◆ **TASK**: Copy every line of the records below word for word, keeping the same order.

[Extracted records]
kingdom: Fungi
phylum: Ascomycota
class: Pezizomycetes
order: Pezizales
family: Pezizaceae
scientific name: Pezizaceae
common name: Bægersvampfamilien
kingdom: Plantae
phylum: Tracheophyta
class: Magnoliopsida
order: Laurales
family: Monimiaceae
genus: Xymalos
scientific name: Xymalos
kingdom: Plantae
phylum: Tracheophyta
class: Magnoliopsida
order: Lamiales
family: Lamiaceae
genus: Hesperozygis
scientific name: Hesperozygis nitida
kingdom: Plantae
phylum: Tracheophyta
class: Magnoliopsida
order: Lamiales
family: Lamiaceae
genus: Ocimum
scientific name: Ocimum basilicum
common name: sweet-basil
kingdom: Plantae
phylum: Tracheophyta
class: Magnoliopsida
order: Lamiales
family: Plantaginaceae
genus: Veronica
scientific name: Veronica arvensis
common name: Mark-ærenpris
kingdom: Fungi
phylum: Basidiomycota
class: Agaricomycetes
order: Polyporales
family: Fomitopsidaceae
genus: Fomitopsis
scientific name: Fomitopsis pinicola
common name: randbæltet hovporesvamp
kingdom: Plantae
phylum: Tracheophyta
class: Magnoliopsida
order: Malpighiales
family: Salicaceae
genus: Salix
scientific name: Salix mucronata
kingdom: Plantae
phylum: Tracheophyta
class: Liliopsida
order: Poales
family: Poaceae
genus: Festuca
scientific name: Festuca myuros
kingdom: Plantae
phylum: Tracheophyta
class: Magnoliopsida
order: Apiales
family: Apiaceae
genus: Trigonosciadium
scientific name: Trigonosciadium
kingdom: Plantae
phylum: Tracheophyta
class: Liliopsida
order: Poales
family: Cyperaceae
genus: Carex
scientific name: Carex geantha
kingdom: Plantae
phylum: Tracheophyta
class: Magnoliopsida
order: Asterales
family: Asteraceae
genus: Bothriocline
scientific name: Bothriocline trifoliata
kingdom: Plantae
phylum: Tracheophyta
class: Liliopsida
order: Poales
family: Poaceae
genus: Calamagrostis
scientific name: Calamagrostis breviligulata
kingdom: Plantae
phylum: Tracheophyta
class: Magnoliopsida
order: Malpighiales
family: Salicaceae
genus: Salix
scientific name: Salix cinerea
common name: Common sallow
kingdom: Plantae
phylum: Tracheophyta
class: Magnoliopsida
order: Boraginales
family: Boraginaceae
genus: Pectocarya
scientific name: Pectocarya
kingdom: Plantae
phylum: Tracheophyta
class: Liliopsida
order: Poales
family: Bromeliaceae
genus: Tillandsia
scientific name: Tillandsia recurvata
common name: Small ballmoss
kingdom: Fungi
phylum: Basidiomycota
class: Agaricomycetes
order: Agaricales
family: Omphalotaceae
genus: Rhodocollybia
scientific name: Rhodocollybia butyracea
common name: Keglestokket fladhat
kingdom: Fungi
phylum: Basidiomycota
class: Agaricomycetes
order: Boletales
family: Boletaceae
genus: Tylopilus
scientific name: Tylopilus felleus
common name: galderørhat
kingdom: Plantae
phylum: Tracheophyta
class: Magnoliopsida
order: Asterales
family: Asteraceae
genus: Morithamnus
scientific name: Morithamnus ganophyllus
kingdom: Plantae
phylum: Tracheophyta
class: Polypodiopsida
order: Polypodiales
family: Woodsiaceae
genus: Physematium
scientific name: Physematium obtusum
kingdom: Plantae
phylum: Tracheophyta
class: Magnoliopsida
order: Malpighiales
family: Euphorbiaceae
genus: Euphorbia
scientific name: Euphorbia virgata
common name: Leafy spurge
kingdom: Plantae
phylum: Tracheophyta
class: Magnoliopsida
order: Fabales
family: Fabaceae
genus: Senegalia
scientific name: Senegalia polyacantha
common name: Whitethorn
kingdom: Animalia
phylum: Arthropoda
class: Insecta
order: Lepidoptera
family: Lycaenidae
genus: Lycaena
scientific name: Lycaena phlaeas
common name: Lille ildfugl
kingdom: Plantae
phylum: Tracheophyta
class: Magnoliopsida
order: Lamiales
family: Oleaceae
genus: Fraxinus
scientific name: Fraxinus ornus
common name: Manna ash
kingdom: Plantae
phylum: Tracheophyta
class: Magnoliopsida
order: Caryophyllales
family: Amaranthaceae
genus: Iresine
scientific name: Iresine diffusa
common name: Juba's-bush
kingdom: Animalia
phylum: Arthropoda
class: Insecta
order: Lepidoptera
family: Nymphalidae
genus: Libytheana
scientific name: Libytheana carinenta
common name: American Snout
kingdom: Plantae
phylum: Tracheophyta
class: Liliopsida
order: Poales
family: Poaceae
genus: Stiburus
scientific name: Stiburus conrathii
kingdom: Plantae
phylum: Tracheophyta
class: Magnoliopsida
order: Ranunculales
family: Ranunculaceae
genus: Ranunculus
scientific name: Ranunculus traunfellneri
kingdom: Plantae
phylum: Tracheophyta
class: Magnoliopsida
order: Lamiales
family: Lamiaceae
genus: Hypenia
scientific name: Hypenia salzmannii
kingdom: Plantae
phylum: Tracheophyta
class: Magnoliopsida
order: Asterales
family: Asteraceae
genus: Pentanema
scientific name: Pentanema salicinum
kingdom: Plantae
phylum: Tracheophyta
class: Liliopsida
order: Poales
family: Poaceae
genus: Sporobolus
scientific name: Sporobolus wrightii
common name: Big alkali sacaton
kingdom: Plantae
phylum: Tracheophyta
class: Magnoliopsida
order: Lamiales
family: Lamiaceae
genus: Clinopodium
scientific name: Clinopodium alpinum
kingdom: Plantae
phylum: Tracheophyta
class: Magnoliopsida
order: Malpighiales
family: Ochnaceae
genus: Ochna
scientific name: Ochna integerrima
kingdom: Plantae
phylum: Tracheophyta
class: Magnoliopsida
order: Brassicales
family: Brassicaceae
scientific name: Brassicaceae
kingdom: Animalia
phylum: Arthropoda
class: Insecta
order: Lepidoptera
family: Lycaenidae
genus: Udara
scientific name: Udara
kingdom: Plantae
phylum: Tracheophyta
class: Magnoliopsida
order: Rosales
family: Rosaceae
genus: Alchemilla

◆ **EXPECTED ANSWER**:
kingdom: Fungi
phylum: Ascomycota
class: Pezizomycetes
order: Pezizales
family: Pezizaceae
scientific name: Pezizaceae
common name: Bægersvampfamilien
kingdom: Plantae
phylum: Tracheophyta
class: Magnoliopsida
order: Laurales
family: Monimiaceae
genus: Xymalos
scientific name: Xymalos
kingdom: Plantae
phylum: Tracheophyta
class: Magnoliopsida
order: Lamiales
family: Lamiaceae
genus: Hesperozygis
scientific name: Hesperozygis nitida
kingdom: Plantae
phylum: Tracheophyta
class: Magnoliopsida
order: Lamiales
family: Lamiaceae
genus: Ocimum
scientific name: Ocimum basilicum
common name: sweet-basil
kingdom: Plantae
phylum: Tracheophyta
class: Magnoliopsida
order: Lamiales
family: Plantaginaceae
genus: Veronica
scientific name: Veronica arvensis
common name: Mark-ærenpris
kingdom: Fungi
phylum: Basidiomycota
class: Agaricomycetes
order: Polyporales
family: Fomitopsidaceae
genus: Fomitopsis
scientific name: Fomitopsis pinicola
common name: randbæltet hovporesvamp
kingdom: Plantae
phylum: Tracheophyta
class: Magnoliopsida
order: Malpighiales
family: Salicaceae
genus: Salix
scientific name: Salix mucronata
kingdom: Plantae
phylum: Tracheophyta
class: Liliopsida
order: Poales
family: Poaceae
genus: Festuca
scientific name: Festuca myuros
kingdom: Plantae
phylum: Tracheophyta
class: Magnoliopsida
order: Apiales
family: Apiaceae
genus: Trigonosciadium
scientific name: Trigonosciadium
kingdom: Plantae
phylum: Tracheophyta
class: Liliopsida
order: Poales
family: Cyperaceae
genus: Carex
scientific name: Carex geantha
kingdom: Plantae
phylum: Tracheophyta
class: Magnoliopsida
order: Asterales
family: Asteraceae
genus: Bothriocline
scientific name: Bothriocline trifoliata
kingdom: Plantae
phylum: Tracheophyta
class: Liliopsida
order: Poales
family: Poaceae
genus: Calamagrostis
scientific name: Calamagrostis breviligulata
kingdom: Plantae
phylum: Tracheophyta
class: Magnoliopsida
order: Malpighiales
family: Salicaceae
genus: Salix
scientific name: Salix cinerea
common name: Common sallow
kingdom: Plantae
phylum: Tracheophyta
class: Magnoliopsida
order: Boraginales
family: Boraginaceae
genus: Pectocarya
scientific name: Pectocarya
kingdom: Plantae
phylum: Tracheophyta
class: Liliopsida
order: Poales
family: Bromeliaceae
genus: Tillandsia
scientific name: Tillandsia recurvata
common name: Small ballmoss
kingdom: Fungi
phylum: Basidiomycota
class: Agaricomycetes
order: Agaricales
family: Omphalotaceae
genus: Rhodocollybia
scientific name: Rhodocollybia butyracea
common name: Keglestokket fladhat
kingdom: Fungi
phylum: Basidiomycota
class: Agaricomycetes
order: Boletales
family: Boletaceae
genus: Tylopilus
scientific name: Tylopilus felleus
common name: galderørhat
kingdom: Plantae
phylum: Tracheophyta
class: Magnoliopsida
order: Asterales
family: Asteraceae
genus: Morithamnus
scientific name: Morithamnus ganophyllus
kingdom: Plantae
phylum: Tracheophyta
class: Polypodiopsida
order: Polypodiales
family: Woodsiaceae
genus: Physematium
scientific name: Physematium obtusum
kingdom: Plantae
phylum: Tracheophyta
class: Magnoliopsida
order: Malpighiales
family: Euphorbiaceae
genus: Euphorbia
scientific name: Euphorbia virgata
common name: Leafy spurge
kingdom: Plantae
phylum: Tracheophyta
class: Magnoliopsida
order: Fabales
family: Fabaceae
genus: Senegalia
scientific name: Senegalia polyacantha
common name: Whitethorn
kingdom: Animalia
phylum: Arthropoda
class: Insecta
order: Lepidoptera
family: Lycaenidae
genus: Lycaena
scientific name: Lycaena phlaeas
common name: Lille ildfugl
kingdom: Plantae
phylum: Tracheophyta
class: Magnoliopsida
order: Lamiales
family: Oleaceae
genus: Fraxinus
scientific name: Fraxinus ornus
common name: Manna ash
kingdom: Plantae
phylum: Tracheophyta
class: Magnoliopsida
order: Caryophyllales
family: Amaranthaceae
genus: Iresine
scientific name: Iresine diffusa
common name: Juba's-bush
kingdom: Animalia
phylum: Arthropoda
class: Insecta
order: Lepidoptera
family: Nymphalidae
genus: Libytheana
scientific name: Libytheana carinenta
common name: American Snout
kingdom: Plantae
phylum: Tracheophyta
class: Liliopsida
order: Poales
family: Poaceae
genus: Stiburus
scientific name: Stiburus conrathii
kingdom: Plantae
phylum: Tracheophyta
class: Magnoliopsida
order: Ranunculales
family: Ranunculaceae
genus: Ranunculus
scientific name: Ranunculus traunfellneri
kingdom: Plantae
phylum: Tracheophyta
class: Magnoliopsida
order: Lamiales
family: Lamiaceae
genus: Hypenia
scientific name: Hypenia salzmannii
kingdom: Plantae
phylum: Tracheophyta
class: Magnoliopsida
order: Asterales
family: Asteraceae
genus: Pentanema
scientific name: Pentanema salicinum
kingdom: Plantae
phylum: Tracheophyta
class: Liliopsida
order: Poales
family: Poaceae
genus: Sporobolus
scientific name: Sporobolus wrightii
common name: Big alkali sacaton
kingdom: Plantae
phylum: Tracheophyta
class: Magnoliopsida
order: Lamiales
family: Lamiaceae
genus: Clinopodium
scientific name: Clinopodium alpinum
kingdom: Plantae
phylum: Tracheophyta
class: Magnoliopsida
order: Malpighiales
family: Ochnaceae
genus: Ochna
scientific name: Ochna integerrima
kingdom: Plantae
phylum: Tracheophyta
class: Magnoliopsida
order: Brassicales
family: Brassicaceae
scientific name: Brassicaceae
kingdom: Animalia
phylum: Arthropoda
class: Insecta
order: Lepidoptera
family: Lycaenidae
genus: Udara
scientific name: Udara
kingdom: Plantae
phylum: Tracheophyta
class: Magnoliopsida
order: Rosales
family: Rosaceae
genus: Alchemilla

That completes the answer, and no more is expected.